We report here on our experience of clinically relevant bleeding after endoscopic sphincterotomy (ES). Relevant bleeding was defined by the occurrence of (a) hematemesis or melena and (b) at least a two-point drop in hemoglobin, with no other bleeding source on endoscopy. These two criteria were met in 16 patients between 1983 and 1992. They represented 0.65% of all ES procedures performed during this period. Bleeding occurred immediately after ES in five cases, and was delayed in 11 cases from one to eight days (mean two days). Patients were retrospectively classified into three groups according to the severity of bleeding and subsequent clinical management. In six cases (group 1), bleeding developed slowly without shock and stopped spontaneously. In five cases (group 2), bleeding developed rapidly with melena and a drop in hemoglobin, but without shock. These patients were successfully managed with sclerotherapy without any further complications. The five patients in Group 3 had brisk bleeding with hematemesis and shock.
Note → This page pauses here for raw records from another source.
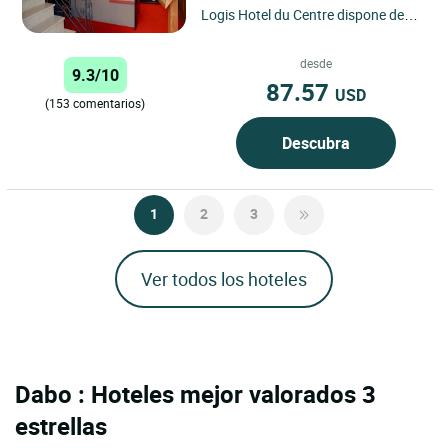
Logis Hotel du Centre dispone de
un jardín florido, una hermosa
terraza y se sitúa en un...
desde
9.3/10
87.57
USD
(153 comentarios)
Descubra
1
2
3
Ver todos los hoteles
Dabo : Hoteles mejor valorados 3
estrellas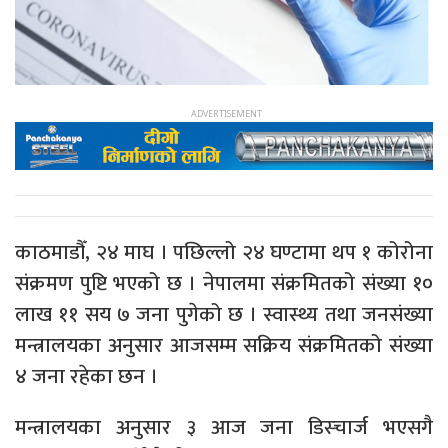
काठमाडौँ, २४ माघ । पछिल्लो २४ घण्टामा थप १ कोरोना
संक्रमण पुष्टि भएको छ । नेपालमा संक्रमितको संख्या १०
लाख ११ सय ७ जना पुगेको छ । स्वास्थ्य तथा जनसंख्या
मन्त्रालयका अनुसार आजसम्म सक्रिय संक्रमितको संख्या
४ जना रहेका छन ।
मन्त्रालयका अनुसार ३ आज जना डिस्चार्ज भएसगै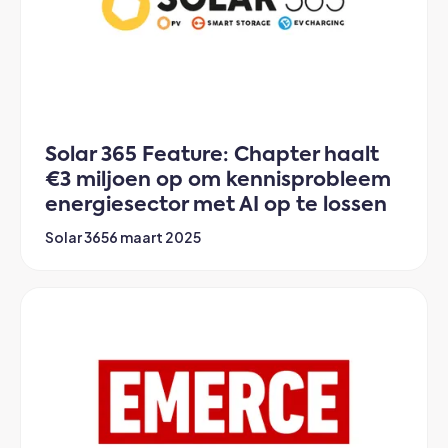
Solar 365 Feature: Chapter haalt
€3 miljoen op om kennisprobleem
energiesector met AI op te lossen
Solar 365
6 maart 2025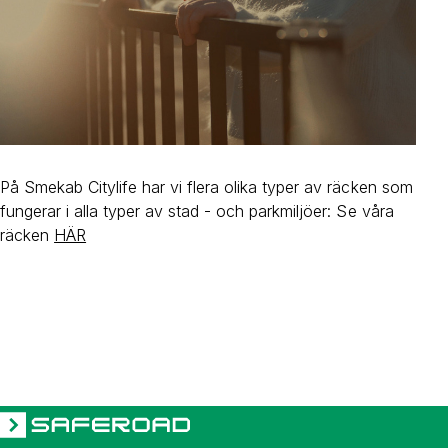
På Smekab Citylife har vi flera olika typer av räcken som
fungerar i alla typer av stad - och parkmiljöer: Se våra
räcken
HÄR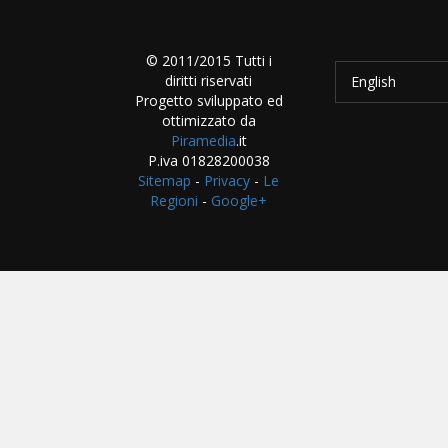
© 2011/2015 Tutti i
diritti riservati
English
Progetto sviluppato ed
ottimizzato da
Piramedia
.it
P.iva 01828200038
Sitemap
-
Privacy
-
Le
Regioni
-
Google+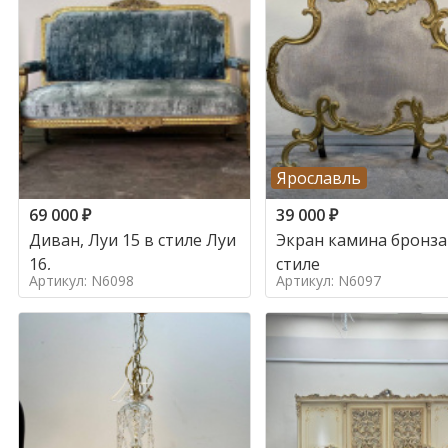
Ярославль
69 000
₽
39 000
₽
Диван, Луи 15 в стиле Луи
Экран камина бронза
16,
стиле
Артикул: N6098
Артикул: N6097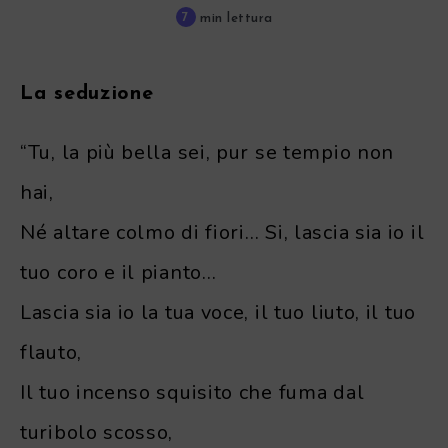
7
min lettura
La seduzione
“Tu, la più bella sei, pur se tempio non
hai,
Né altare colmo di fiori… Si, lascia sia io il
tuo coro e il pianto…
Lascia sia io la tua voce, il tuo liuto, il tuo
flauto,
Il tuo incenso squisito che fuma dal
turibolo scosso,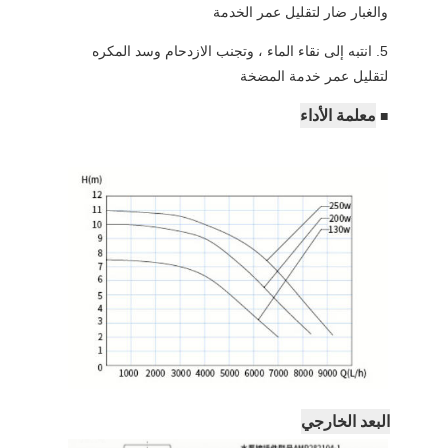
والغبار ضار لتقليل عمر الخدمة
5. انتبه إلى نقاء الماء ، وتجنب الازدحام وسد المكره
لتقليل عمر خدمة المضخة
معلمة الأداء
■
البعد الخارجي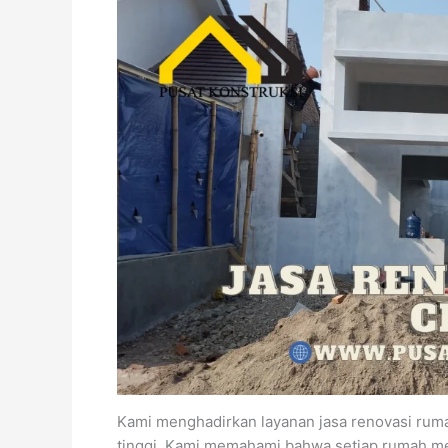
Kami menghadirkan layanan jasa renovasi rumah
tinggi. Kami memahami bahwa setiap rumah mem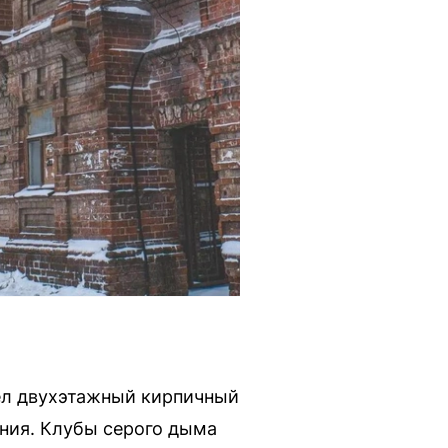
ел двухэтажный кирпичный
ения. Клубы серого дыма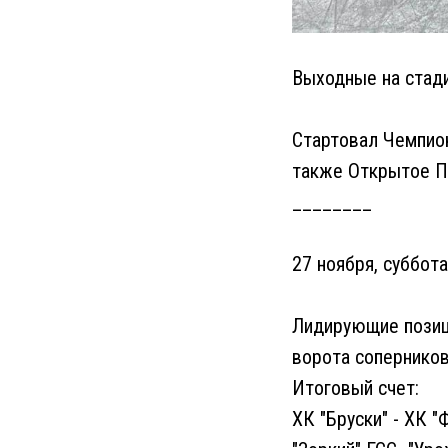
Выходные на стад
Стартовал Чемпион
также Открытое Пе
________
27 ноября, суббота
Лидирующие позиции
ворота соперников
Итоговый счет:
ХК "Бруски" - ХК "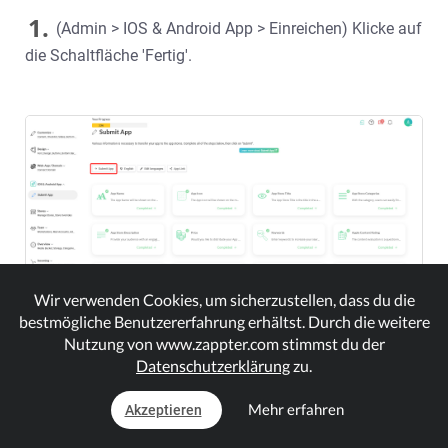
1.
(Admin > IOS & Android App > Einreichen) Klicke auf
die Schaltfläche 'Fertig'.
Wir verwenden Cookies, um sicherzustellen, dass du die
bestmögliche Benutzererfahrung erhältst. Durch die weitere
Nutzung von www.zappter.com stimmst du der
Datenschutzerklärung
zu.
2.
Klicke auf 'Fertig', und unten kommt eine
Mehr erfahren
Akzeptieren
Bestätigung deiner Anmeldung.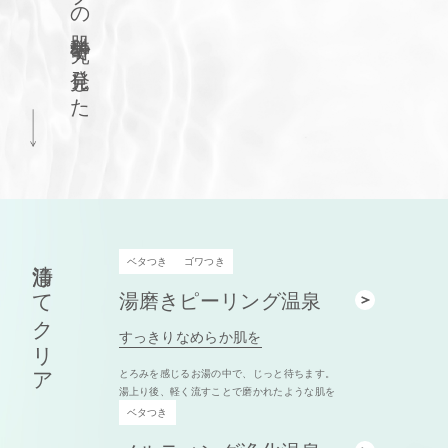
肌科学研究で発見した
清浄してクリア
ベタつき
ゴワつき
湯磨きピーリング温泉
すっきりなめらか肌を
とろみを感じるお湯の中で、じっと待ちます。
湯上り後、軽く流すことで磨かれたような肌を
ベタつき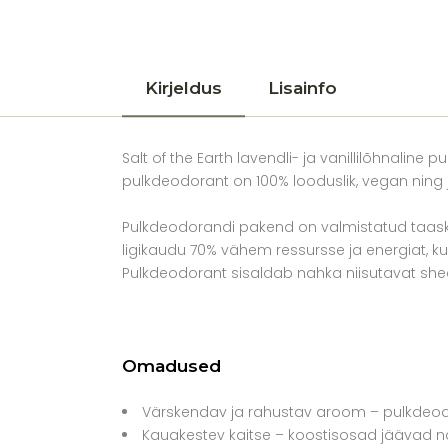
Kirjeldus
Lisainfo
Salt of the Earth lavendli- ja vanillilõhnalin
pulkdeodorant on 100% looduslik, vegan ning
Pulkdeodorandi pakend on valmistatud taask
ligikaudu 70% vähem ressursse ja energiat, ku
Pulkdeodorant sisaldab nahka niisutavat shea
Omadused
Värskendav ja rahustav aroom – pulkdeodor
Kauakestev kaitse – koostisosad jäävad n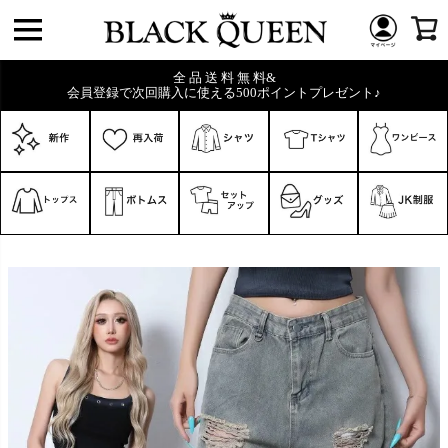
全 品 送 料 無 料&
会員登録で次回購入に使える500ポイントプレゼント♪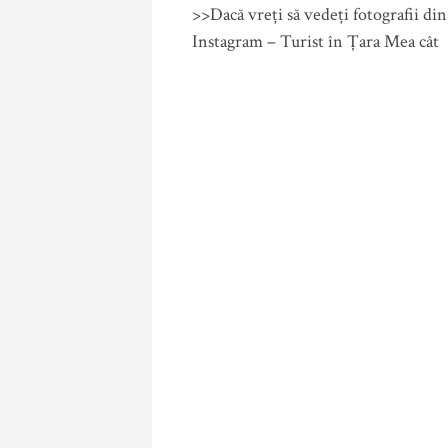
>>Dacă vreți să vedeți fotografii di
Instagram – Turist în Țara Mea cât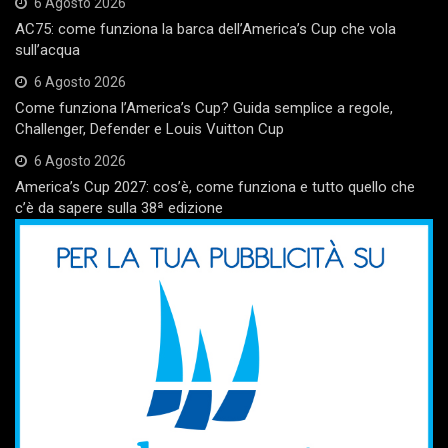
6 Agosto 2026
AC75: come funziona la barca dell’America’s Cup che vola
sull’acqua
6 Agosto 2026
Come funziona l’America’s Cup? Guida semplice a regole,
Challenger, Defender e Louis Vuitton Cup
6 Agosto 2026
America’s Cup 2027: cos’è, come funziona e tutto quello che
c’è da sapere sulla 38ª edizione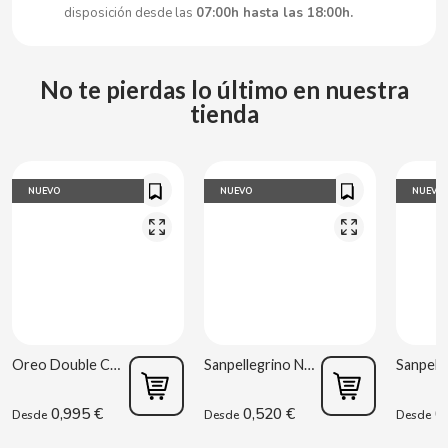
CARRETILLA
disposición desde las
07:00h hasta las 18:00h.
CASAMAYOR
No te pierdas lo último en nuestra
tienda
CERDÁN CARAMELOS
CHAMP HIGH
NUEVO
NUEVO
NUEVO
CHEETOS
CHIPS AHOY
CHOCOLATES VALOR
Oreo Double Cream 170 g
Sanpellegrino Naranja Ácida 33 cl
CHUPA CHUPS
0,995 €
0,520 €
0,
Desde
Desde
Desde
CIGALA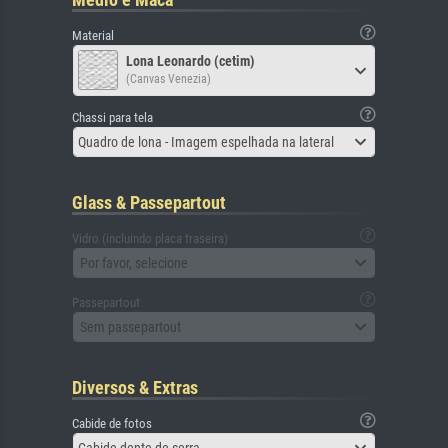
Material
Lona Leonardo (cetim)
(Canvas Venezia)
Chassi para tela
Quadro de lona - Imagem espelhada na lateral
Glass & Passepartout
Vidro (incluindo placa traseira)
Por favor, selecione
Passepartout
Sem passepartout
Diversos & Extras
Cabide de fotos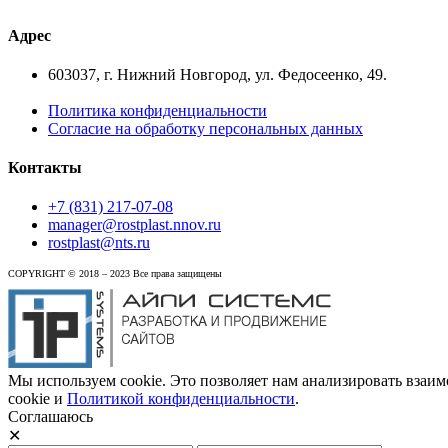
Адрес
603037, г. Нижний Новгород, ул. Федосеенко, 49.
Политика конфиденциальности
Cогласие на обработку персональных данных
Контакты
+7 (831) 217-07-08
manager@rostplast.nnov.ru
rostplast@nts.ru
COPYRIGHT © 2018 – 2023 Все права защищены
Мы используем cookie. Это позволяет нам анализировать взаим
cookie и
Политикой конфиденциальности
.
Соглашаюсь
✕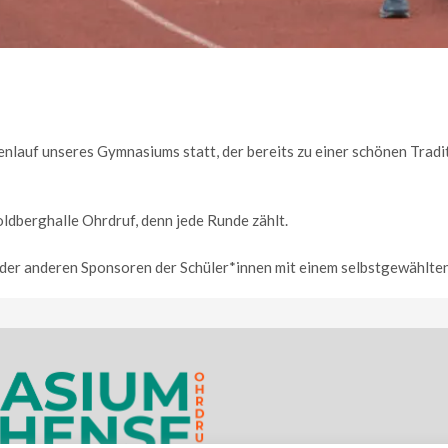
enlauf unseres Gymnasiums statt, der bereits zu einer schönen Tradi
oldberghalle Ohrdruf, denn jede Runde zählt.
der anderen Sponsoren der Schüler*innen mit einem selbstgewählten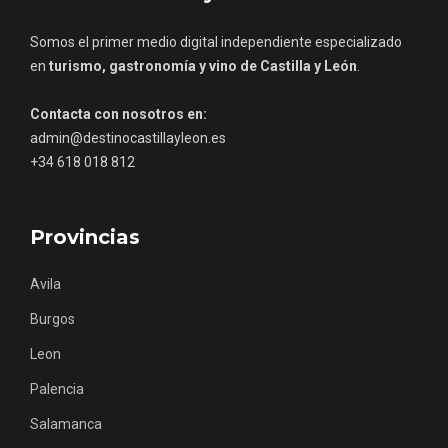
Itinerarios musicales en San Miguel del
Somos el primer medio digital independiente especializado
Pino 2026
en
turismo, gastronomía y vino de Castilla y León
.
Contacta con nosotros en:
admin@destinocastillayleon.es
+34 618 018 812
Provincias
Avila
Burgos
Leon
Palencia
Salamanca
Segovia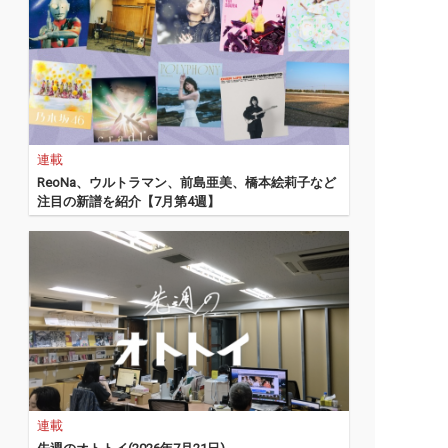
連載
ReoNa、ウルトラマン、前島亜美、橋本絵莉子など
注目の新譜を紹介【7月第4週】
連載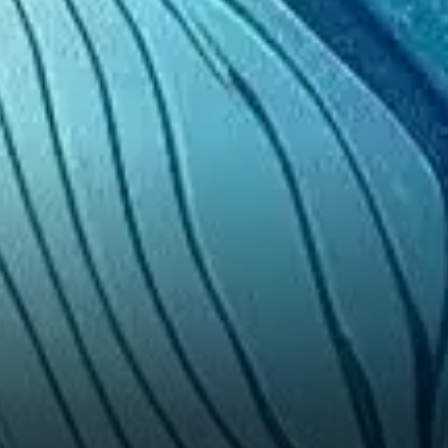
dérivés de TON a connu une
hausse marquée. Le volume a
augmenté de près de 15 %
pour atteindre 174,86 millions
de dollars, tandis que l’open
interest…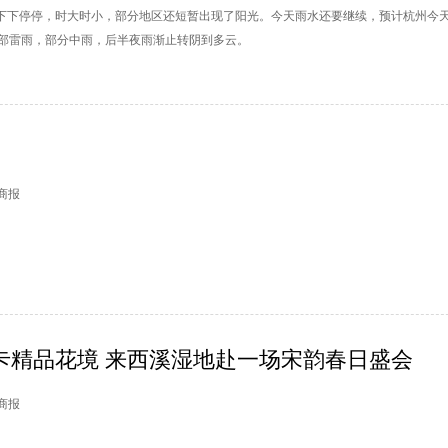
，下下停停，时大时小，部分地区还短暂出现了阳光。今天雨水还要继续，预计杭州今
部雷雨，部分中雨，后半夜雨渐止转阴到多云。
日商报
卡精品花境 来西溪湿地赴一场宋韵春日盛会
日商报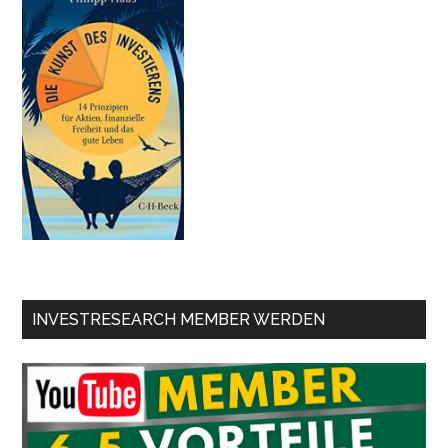
INVESTRESEARCH MEMBER WERDEN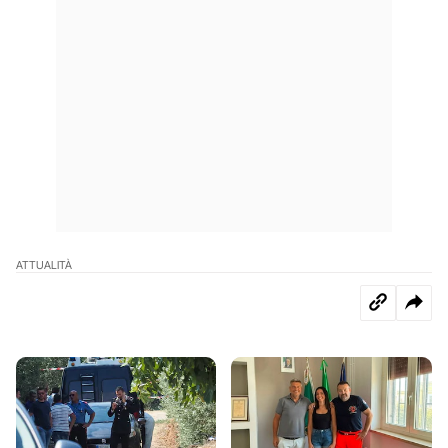
ATTUALITÀ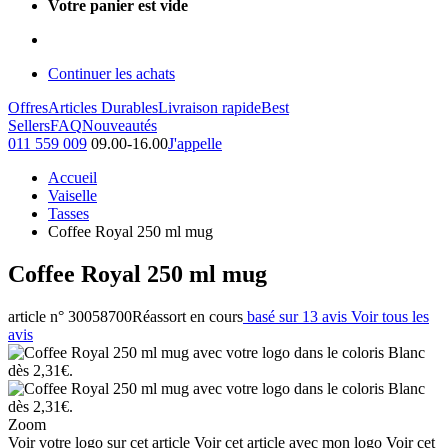
Votre panier est vide
Continuer les achats
Offres
Articles Durables
Livraison rapide
Best
Sellers
FAQ
Nouveautés
011 559 009
09.00-16.00
J'appelle
Accueil
Vaiselle
Tasses
Coffee Royal 250 ml mug
Coffee Royal 250 ml mug
article n° 30058700
Réassort en cours
basé sur 13 avis
Voir tous les
avis
Zoom
Voir votre logo sur cet article
Voir cet article avec mon logo
Voir cet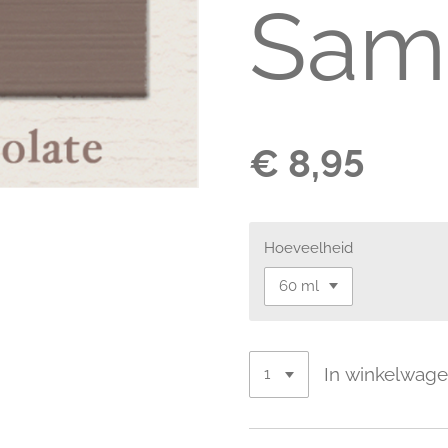
Sam
€ 8,95
Hoeveelheid
In winkelwag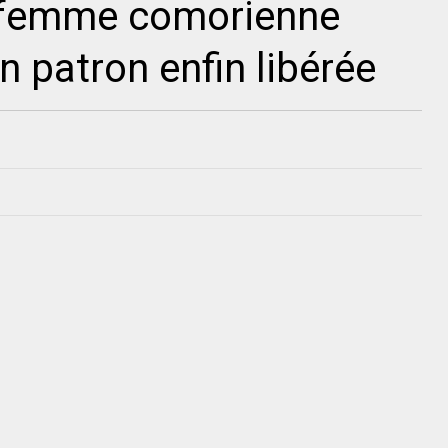
 femme comorienne
n patron enfin libérée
Endoscopic hemostasis could not be performed; emergency arteriography disclosed active bleeding in four patients, and embolization of the gastroduodenal artery was performed. Bleeding stopped in all patients. Billroth II anastomosis appeared to be the only factor associated with an increased risk of clinically relevant bleeding. It was possible to control bleeding following ES using endoscopic or angiographic hemostasis, surgery being avoided in all cases.
Department of Gastroenterology, Bicêtre-Hospital, Le Kremlin-Bicêtre, France.